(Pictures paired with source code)
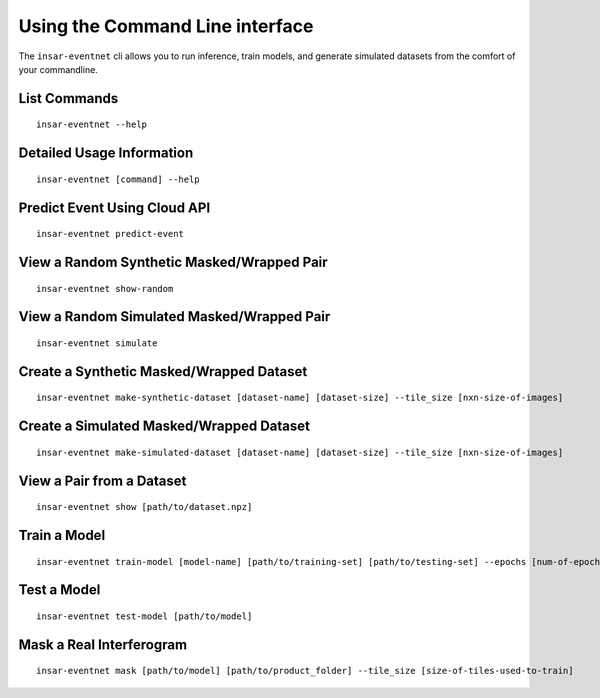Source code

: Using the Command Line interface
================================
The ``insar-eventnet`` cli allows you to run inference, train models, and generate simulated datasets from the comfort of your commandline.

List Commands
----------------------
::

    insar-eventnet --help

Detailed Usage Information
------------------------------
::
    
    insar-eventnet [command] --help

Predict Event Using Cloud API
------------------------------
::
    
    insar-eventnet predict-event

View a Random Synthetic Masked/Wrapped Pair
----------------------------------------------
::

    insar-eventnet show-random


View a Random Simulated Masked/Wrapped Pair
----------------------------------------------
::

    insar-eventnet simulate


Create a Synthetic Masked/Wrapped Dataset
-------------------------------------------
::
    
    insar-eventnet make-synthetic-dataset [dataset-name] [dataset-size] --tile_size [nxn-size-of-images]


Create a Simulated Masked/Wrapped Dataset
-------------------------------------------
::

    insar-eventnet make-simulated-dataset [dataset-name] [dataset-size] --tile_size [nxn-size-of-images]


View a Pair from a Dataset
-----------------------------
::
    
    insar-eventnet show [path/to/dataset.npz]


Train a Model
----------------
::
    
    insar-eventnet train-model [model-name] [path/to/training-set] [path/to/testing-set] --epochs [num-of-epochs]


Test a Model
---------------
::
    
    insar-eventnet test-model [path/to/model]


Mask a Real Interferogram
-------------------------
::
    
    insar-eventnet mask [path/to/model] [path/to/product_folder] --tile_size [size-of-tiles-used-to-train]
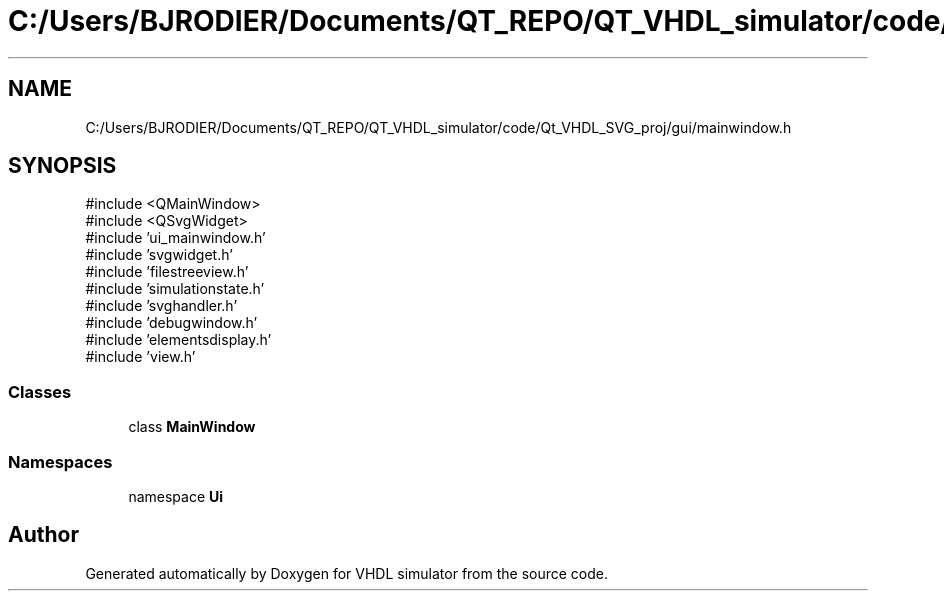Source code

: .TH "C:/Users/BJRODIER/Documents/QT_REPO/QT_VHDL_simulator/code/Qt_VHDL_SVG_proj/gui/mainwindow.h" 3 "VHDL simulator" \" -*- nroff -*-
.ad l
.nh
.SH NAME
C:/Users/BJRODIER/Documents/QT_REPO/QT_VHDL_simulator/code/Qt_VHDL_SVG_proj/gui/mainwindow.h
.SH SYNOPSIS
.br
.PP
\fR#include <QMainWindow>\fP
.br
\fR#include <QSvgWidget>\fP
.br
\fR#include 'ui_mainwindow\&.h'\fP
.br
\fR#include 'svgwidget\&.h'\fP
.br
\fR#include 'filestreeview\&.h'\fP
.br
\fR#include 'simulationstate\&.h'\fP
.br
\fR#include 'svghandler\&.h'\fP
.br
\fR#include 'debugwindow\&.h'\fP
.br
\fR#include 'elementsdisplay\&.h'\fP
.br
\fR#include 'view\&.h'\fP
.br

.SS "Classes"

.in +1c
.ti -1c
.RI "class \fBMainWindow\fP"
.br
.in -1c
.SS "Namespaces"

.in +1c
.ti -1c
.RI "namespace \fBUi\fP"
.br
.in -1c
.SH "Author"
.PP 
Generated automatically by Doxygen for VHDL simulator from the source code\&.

▸ Exercise prompt
Copy out the lines above in full and unaltered, apart from the pictures.

▸ Solved exercise
Source code

: Using the Command Line interface
================================
The ``insar-eventnet`` cli allows you to run inference, train models, and generate simulated datasets from the comfort of your commandline.

List Commands
----------------------
::

    insar-eventnet --help

Detailed Usage Information
------------------------------
::
    
    insar-eventnet [command] --help

Predict Event Using Cloud API
------------------------------
::
    
    insar-eventnet predict-event

View a Random Synthetic Masked/Wrapped Pair
----------------------------------------------
::

    insar-eventnet show-random


View a Random Simulated Masked/Wrapped Pair
----------------------------------------------
::

    insar-eventnet simulate


Create a Synthetic Masked/Wrapped Dataset
-------------------------------------------
::
    
    insar-eventnet make-synthetic-dataset [dataset-name] [dataset-size] --tile_size [nxn-size-of-images]


Create a Simulated Masked/Wrapped Dataset
-------------------------------------------
::

    insar-eventnet make-simulated-dataset [dataset-name] [dataset-size] --tile_size [nxn-size-of-images]


View a Pair from a Dataset
-----------------------------
::
    
    insar-eventnet show [path/to/dataset.npz]


Train a Model
----------------
::
    
    insar-eventnet train-model [model-name] [path/to/training-set] [path/to/testing-set] --epochs [num-of-epochs]


Test a Model
---------------
::
    
    insar-eventnet test-model [path/to/model]


Mask a Real Interferogram
-------------------------
::
    
    insar-eventnet mask [path/to/model] [path/to/product_folder] --tile_size [size-of-tiles-used-to-train]
Source code

: .TH "C:/Users/BJRODIER/Documents/QT_REPO/QT_VHDL_simulator/code/Qt_VHDL_SVG_proj/gui/mainwindow.h" 3 "VHDL simulator" \" -*- nroff -*-
.ad l
.nh
.SH NAME
C:/Users/BJRODIER/Documents/QT_REPO/QT_VHDL_simulator/code/Qt_VHDL_SVG_proj/gui/mainwindow.h
.SH SYNOPSIS
.br
.PP
\fR#include <QMainWindow>\fP
.br
\fR#include <QSvgWidget>\fP
.br
\fR#include 'ui_mainwindow\&.h'\fP
.br
\fR#include 'svgwidget\&.h'\fP
.br
\fR#include 'filestreeview\&.h'\fP
.br
\fR#include 'simulationstate\&.h'\fP
.br
\fR#include 'svghandler\&.h'\fP
.br
\fR#include 'debugwindow\&.h'\fP
.br
\fR#include 'elementsdisplay\&.h'\fP
.br
\fR#include 'view\&.h'\fP
.br

.SS "Classes"

.in +1c
.ti -1c
.RI "class \fBMainWindow\fP"
.br
.in -1c
.SS "Namespaces"

.in +1c
.ti -1c
.RI "namespace \fBUi\fP"
.br
.in -1c
.SH "Author"
.PP 
Generated automatically by Doxygen for VHDL simulator from the source code\&.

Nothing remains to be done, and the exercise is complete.